Study Pinpoints Potential Risk Factors for Peripheral Nervous System Conditions in SLE
High blood pressure and a skin condition characterized by a netlike pattern of reddish-blue skin discoloration — livedo reticularis — may be risk factors for peripheral nervous system manifestations in systemic lupus erythematosus (SLE), a retrospective study suggests.
The nervous system is made up of two components: the central nervous system (CNS), which includes the brain and spinal cord, and the peripheral nervous system (PNS), which encompasses nerves and neurons that reside or extend outside the brain and spinal cord to innervate organs, muscles, blood vessels, and glands.
SLE can affect both the central and peripheral nervous systems, and research suggests that disorders of the PNS in SLE are a major cause of morbidity.
Nonetheless, “to date, little is known about the actual prevalence of PNS involvement in SLE (PNSLE) or the demographic and specific immunological factors associated with this type of involvement,” investigators said.
Using 14 years (2000-2014) of patient records, investigators from the University of Ferrara in Italy set out to determine the prevalence of peripheral nervous system involvement in 1,224 SLE patients. Researchers made sure to distinguish between manifestations caused by SLE from non-SLE ones.
Eighty-five (6.9%, mostly women) of the 1,224 patients had experienced at least one peripheral nervous system manifestation. A total of 97 PNS events were reported.
“In two cases, the event preceded the diagnosis of SLE, and in 26 patients, PNS involvement appeared at the onset of the disease, while in the remaining 57 patients, PNS involvement appeared more than three months after the diagnosis of SLE,” researchers reported.
Peripheral nervous system manifestations of 61 out of the 85 patients were linked to SLE.
Polyneuropathy, also known as peripheral neuropathy, was the most common PNS event observed (38 cases, 39.2%), followed by cranial neuropathy (30 cases, 30.9%).
Polyneuropathy refers to damage of the peripheral nerves and is the most common type of disorder of the peripheral nervous system in adults, specifically in the elderly.
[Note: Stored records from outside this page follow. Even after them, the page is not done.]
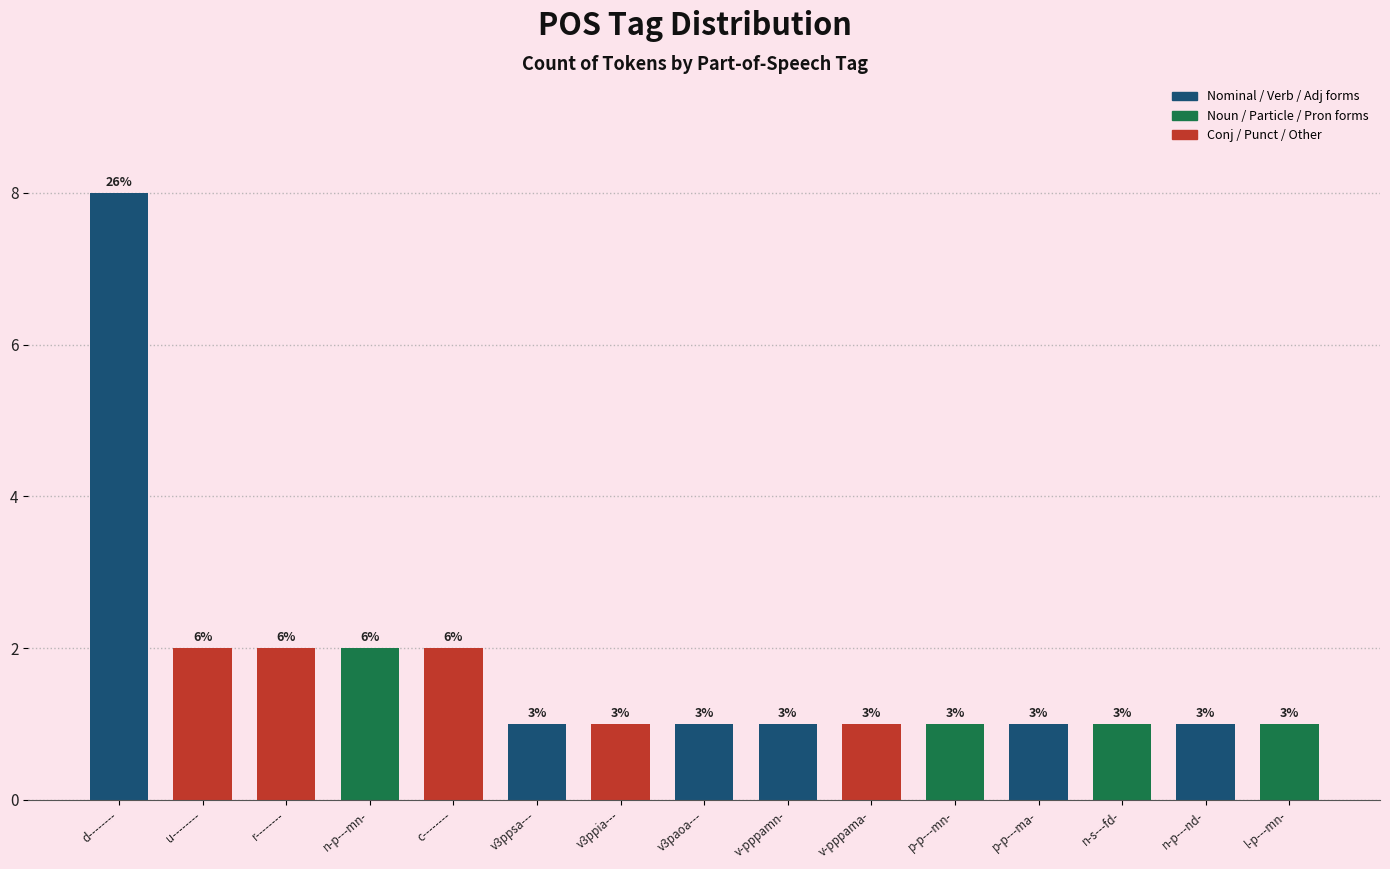

Where is the data nearest to the value 4?

u--------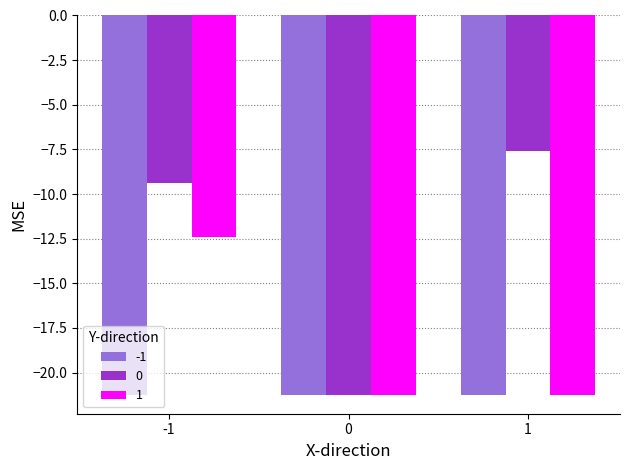

How many bars are there in total?

9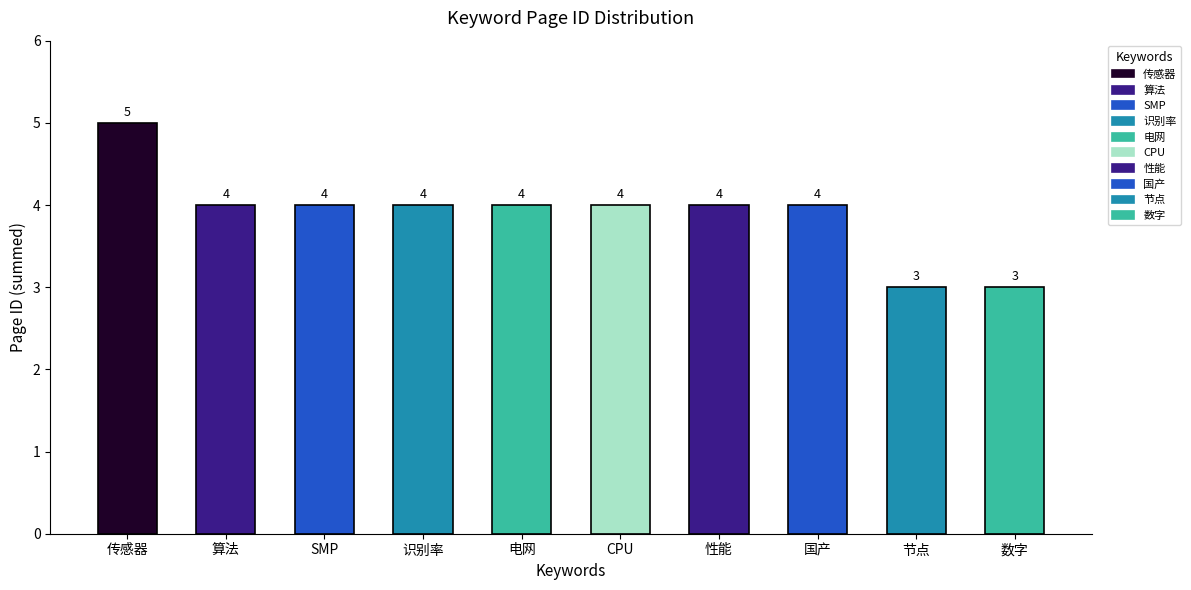

True or false: the data shows 4 at SMP.

True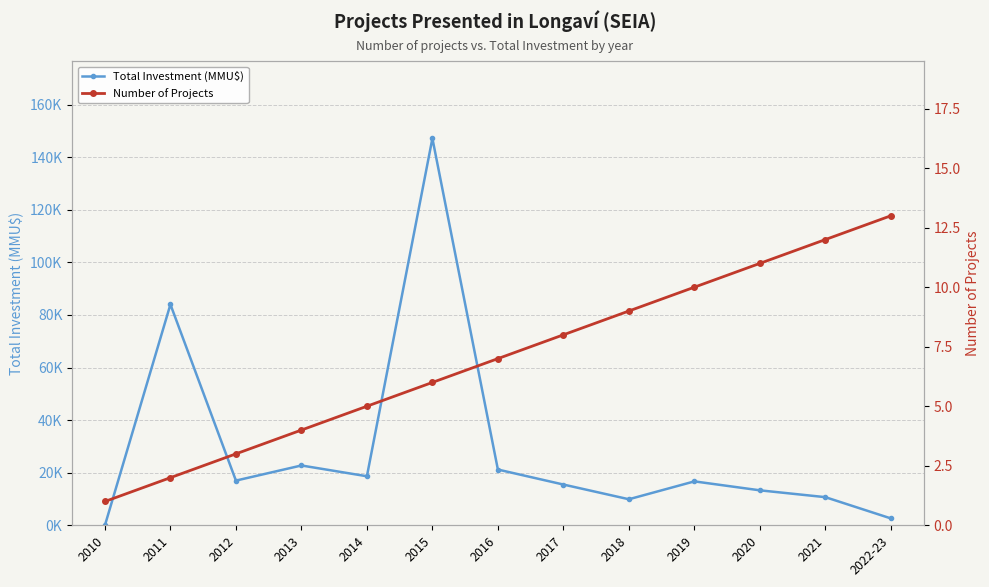

List the series in order of their peak value, lowest first.

Number of Projects, Total Investment (MMU$)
In contrast, cranial neuropathy occurs when there is damage in the nerves that arise from the brain and brainstem, which can affect the ability to move or feel the face.
Age of SLE onset was significantly higher in patients who had peripheral nervous system complaints (mean age 45.9 years), in comparison to sex- and SLE duration-matched SLE patients without central or peripheral manifestations (control group, mean age 37.1 years).
PNS SLE subjects were also likely to have severe disease, as measured by the Systemic Lupus Erythematosus Disease Activity Index 2000 (SLEDAI-2K) and the Systemic Lupus International Collaborating Clinics/American College of Rheumatology (SLICC/ACR) damage index.
Regarding generic risk factors in the PNS sample, smoking habit, diabetes, and high blood pressure were more often reported, but livedo reticularis was the only specific one to be correlated with PNS involvement in SLE.
PNS SLE patients also had a higher chance of having both chronically high blood pressure (hypertension) and livedo reticularis at the same time.
Patients were treated following the recommendations of the European League against Rheumatism (EULAR) for the management of neuropsychiatric lupus.
Cranial neuropathies were managed with corticosteroids and immunosuppressants, and neurotrophic and antipsychotic drugs were used in polyneuropathies.
Investigators reported improvements in 63.6% of polyneuropathy cases linked to SLE, whereas 18.2% of SLE-related polyneuropathy cases worsened over time.
All non-SLE cranial neuropathy cases improved and only one patient’s SLE-linked peripheral nervous system clinical status worsened.
Although the prevalence of PNS involvement in this study sample was similar to previous research, there’s no doubt that peripheral nervous system manifestations are a potential complication of SLE.
The Italian team concluded that “careful neurological assessment should therefore be included in the diagnostic workup of patients with systemic lupus erythematosus, especially in those with later onset and greater damage and disease activity.”